If you’re someone like me who can never be bothered to shave and just wish the human race would hurry up and evolve into a state without facial hair, then you’ll know the pain and despair of using a disposable razor after 3 or 4 days of your pitiful beard growing. After just a few passes, with your bottom shelf budget disposable, its clogged up and causing you pain and irritation. Every time, you tell your self you’ll get a fancy multi-bladed razor that costs so much you’d think it would include a personal barber, but what if I told you more blades will not make for a better shaving experience.

Your Grandad probably did not have all these adverts to trick him into buying the most overpriced razor, but instead, he made do with just one blade, without any irritation or fear of taking his head off. Cutthroat razors, also known as straight razors, have been around since the Ancient Egyptians, but the ones we know today were first manufactured in 1680 from Sheffield and have been exported all over the world.

Buying your first cutthroat can be a little daunting, but there are many companies and brands out there now trying and succeeding in reviving the cutthroat razor. Many of them provide a starter kit to get you going and normally include instructions on how not to kill yourself.

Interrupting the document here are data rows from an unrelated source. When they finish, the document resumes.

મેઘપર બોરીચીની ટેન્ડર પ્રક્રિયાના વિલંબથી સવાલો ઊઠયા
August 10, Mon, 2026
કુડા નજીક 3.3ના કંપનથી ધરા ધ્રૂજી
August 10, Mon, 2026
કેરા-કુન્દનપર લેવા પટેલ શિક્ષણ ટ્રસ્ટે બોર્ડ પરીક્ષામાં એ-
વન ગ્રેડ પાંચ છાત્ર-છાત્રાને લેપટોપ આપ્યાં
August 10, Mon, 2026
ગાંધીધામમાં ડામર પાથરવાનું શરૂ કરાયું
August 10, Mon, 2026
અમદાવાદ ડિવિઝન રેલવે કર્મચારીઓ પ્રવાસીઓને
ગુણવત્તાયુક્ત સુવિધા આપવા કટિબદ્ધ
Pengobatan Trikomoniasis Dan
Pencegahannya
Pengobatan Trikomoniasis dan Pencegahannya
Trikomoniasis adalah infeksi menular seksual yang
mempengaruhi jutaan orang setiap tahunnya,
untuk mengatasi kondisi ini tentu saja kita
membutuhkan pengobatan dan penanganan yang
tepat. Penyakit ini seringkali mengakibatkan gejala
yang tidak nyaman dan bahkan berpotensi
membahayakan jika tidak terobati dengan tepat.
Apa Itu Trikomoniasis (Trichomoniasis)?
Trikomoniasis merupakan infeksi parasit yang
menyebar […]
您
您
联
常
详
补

In your quest for the ultimate shave, you’ll find 2 kinds of cut trough razors, one will use any double edge safety blades that you can purchase at your supermarket and cost very little, and the other is a solid blade that will require periodic sharpening usually done with a leather strop. Today we are focusing on the first kind, as these are much easier and less to worry about sharpening.

One of our favourite brands are Essential Beards, they sell a wide range of starter kits from as little as £27, including everything you need to start getting a better and closer shave.

This kit contains Shampoo, Conditioner, Flip comb, Scissors, Oil, Balm and the most important part, a beautifully shaped wooden handled cutthroat razor with 10 replacement blades. As this kit is aimed more at shaping and taming a wild beard you will need to provide your own shaving cream.

If you are like me, are looking at getting rid of your beard totally, then Bluebeards Revenge creates an awesome shaving kit for beginners. Their kit includes Shaving Cream, Post-Shave Balm, Doubloon Bristle Shaving Brush and a basic cutthroat razor.

How To Use Your Cutthroat Razor

So once you have purchased your first real razor, you’re going to find your self in front of the mirror wondering how to use this thing. If you have gone with a razor that uses the classic safety blades then you’ll first need to insert a fresh one, a packet of safety blades can cost about £7 for 100 blades and you can normally get these from your local supermarket and each blade can be used twice as they are double-edged.

Remove the blade from the packaging, being careful not to cut your self, you will notice the blades are scored down the centre. Hold it from underneath with both thumbs and middle fingers in the middle, push down with your thumbs and fold the blade over until it snaps along the centre line.

Inserting the blades can be different for each manufacturer, but it normally involves unclipping a small piece of metal at the back edge of the razor and sliding in the fresh blade between the 2 main parts of the holder.

Shaving is best after a warm shower or bath as it softens the hair, apply your favourite shaving cream. Our prefered method is with a brush and shaving bowl to build up a thick lather.

The angle you use your cutthroat razor at is very important, too shallow and you risk tugging the hairs out rather than cutting them and causing irritation. Keep your blade at a 30 – 35 degree angle to your skin at all times. Keeping your skin tight avoids catching and causing cuts, make your first pass at the base of the sideburn and down to your cheek, slowly work your way in from there.

Avoid going over the same area more than once, this is sure to cause irritation or razor burn. Keep a towel or tissue at hand to wipe the foam and cut hair from the blade after each pass.

When you’ve finished, rinse your face with cold water to get rid of any excess shaving cream and to help your pores close, be sure to dry with a clean towel and take a closer inspection in the mirror.